Task instructions
An exact restatement of all the data is required, with the pictures left out.
· · ·
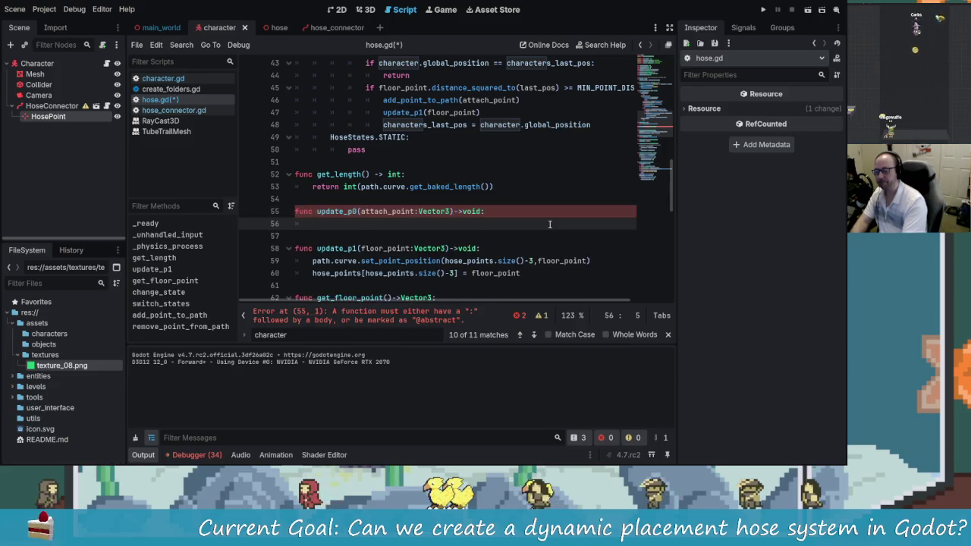
- Copy update_p1's two body lines into update_p0 and fix the indentation
left_click_drag(531, 274, 267, 264)
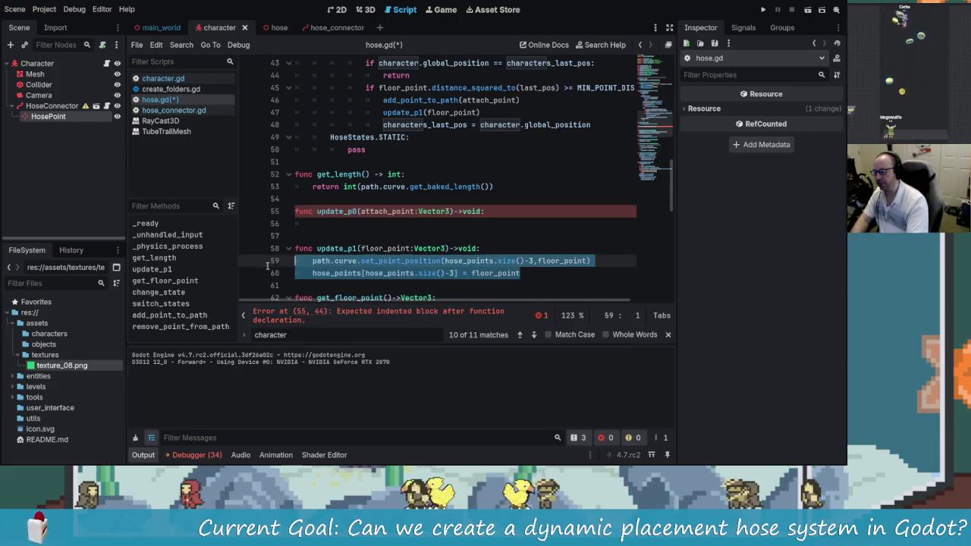
key("ctrl+c")
left_click(353, 227)
key("ctrl+v")
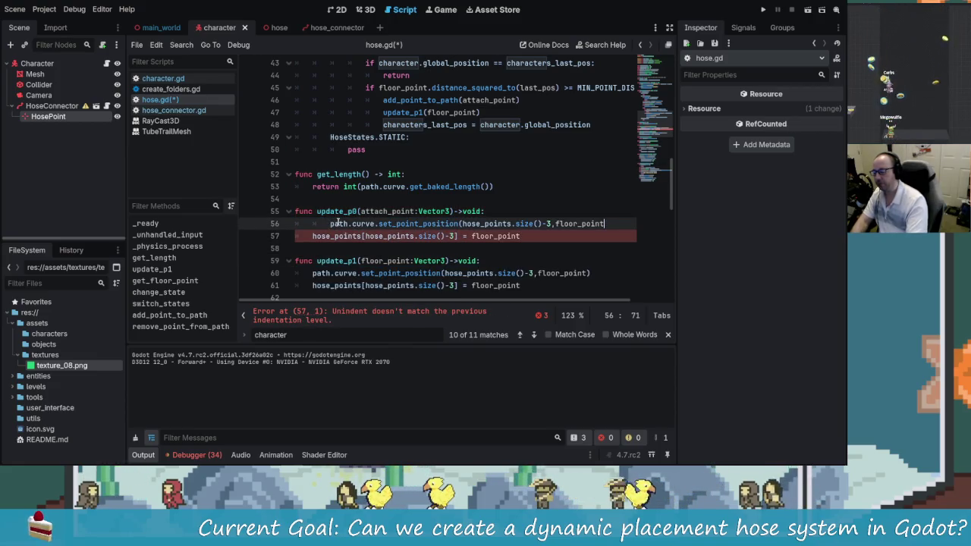
key("BackSpace")
left_click(330, 224)
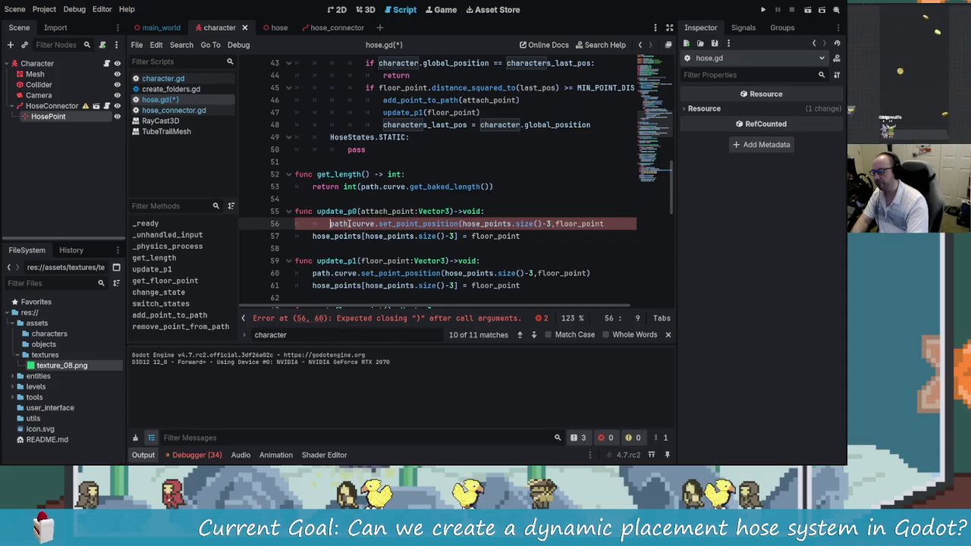
key("BackSpace")
key("Down")
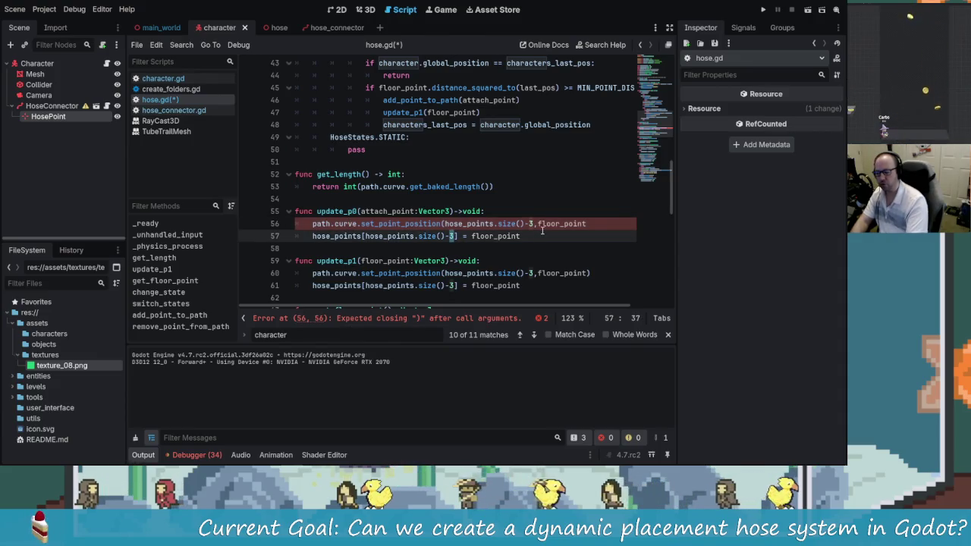
- Replace floor_point with attach_point in both pasted lines of update_p0
left_click(533, 224)
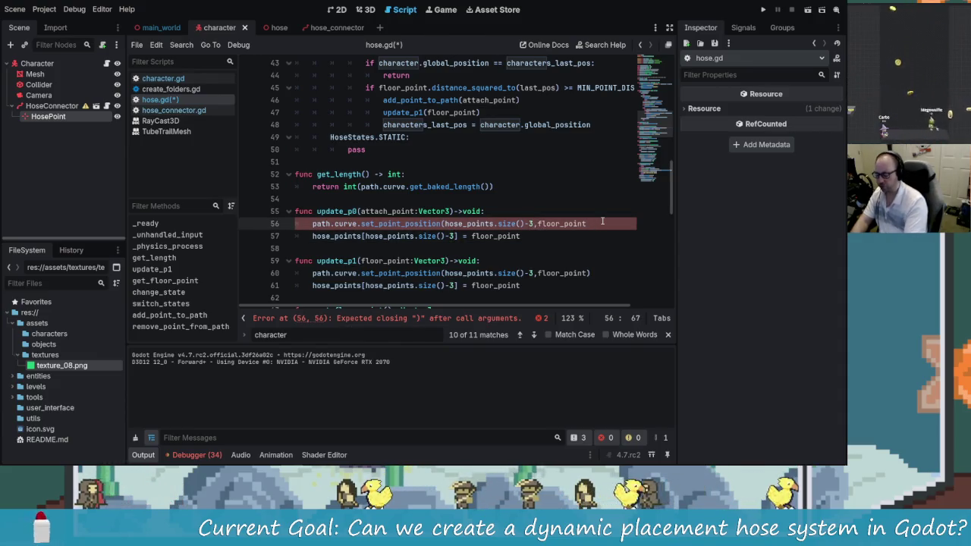
type(")")
key("BackSpace")
type("attach")
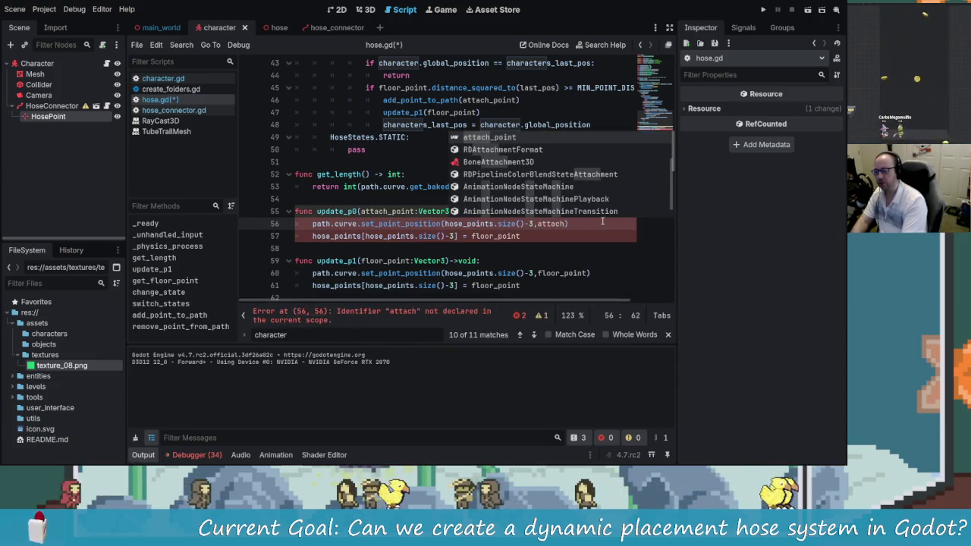
key("Return")
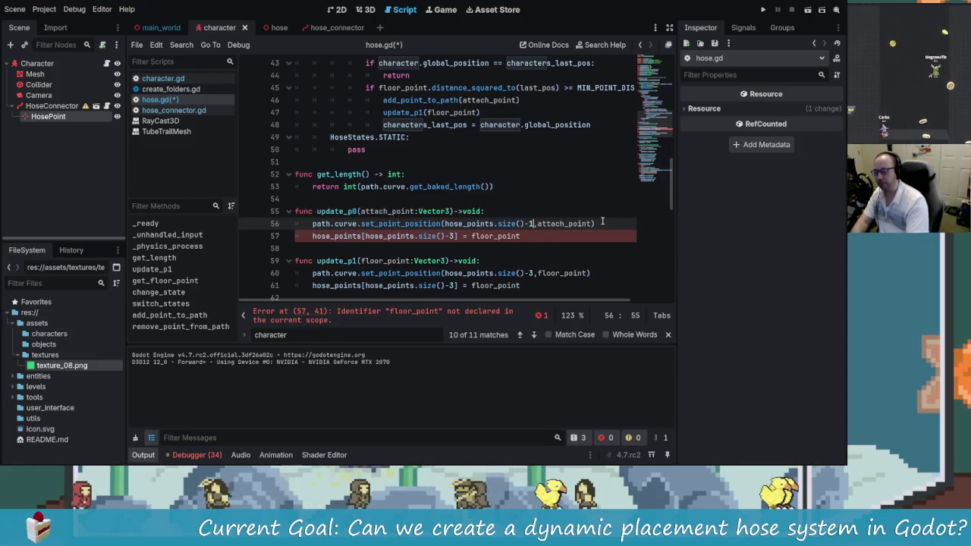
key("Down")
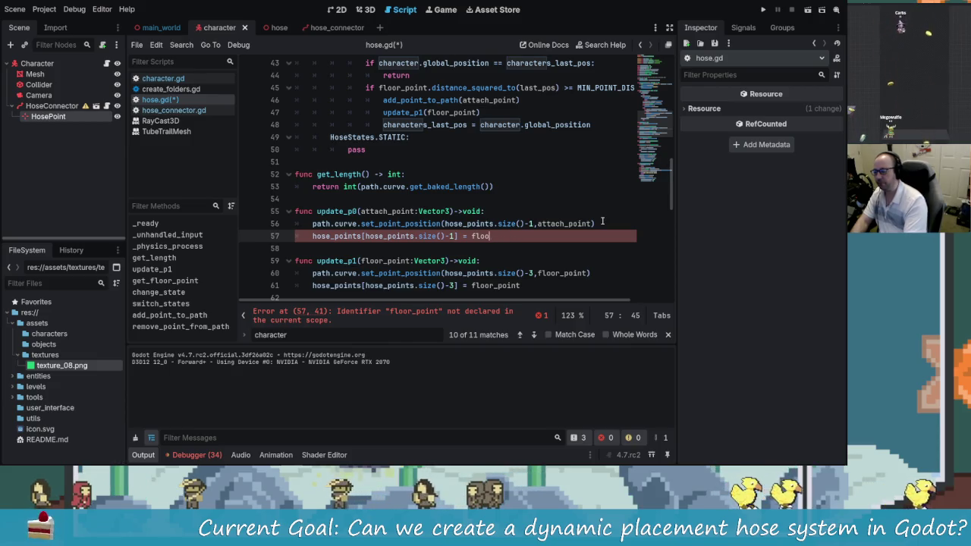
type("_")
key("Return")
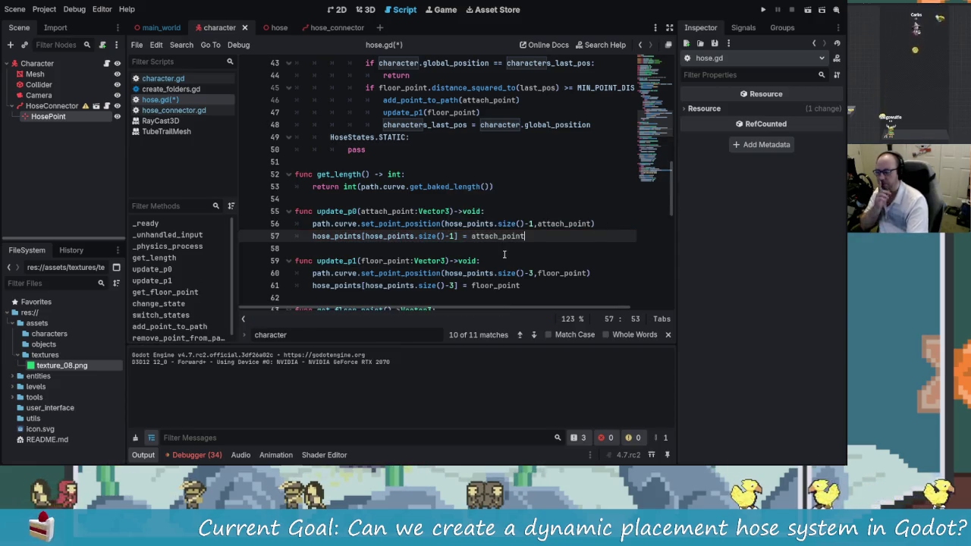
scroll(486, 250, "up", 4)
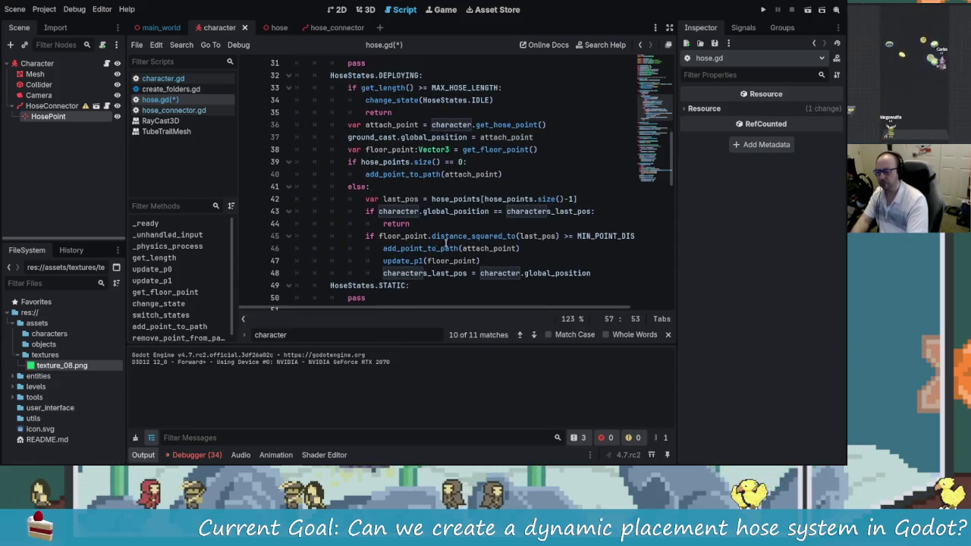
- Replace 'return' on line 44 with update_p0(attach_point) and save hose.gd
left_click(470, 221)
· · ·
Output below
- Copy update_p1's two body lines into update_p0 and fix the indentation
left_click_drag(531, 274, 267, 264)
key("ctrl+c")
left_click(353, 227)
key("ctrl+v")
key("BackSpace")
left_click(330, 224)
key("BackSpace")
key("Down")
- Replace floor_point with attach_point in both pasted lines of update_p0
left_click(533, 224)
type(")")
key("BackSpace")
type("attach")
key("Return")
key("Down")
type("_")
key("Return")
scroll(486, 250, "up", 4)
- Replace 'return' on line 44 with update_p0(attach_point) and save hose.gd
left_click(470, 221)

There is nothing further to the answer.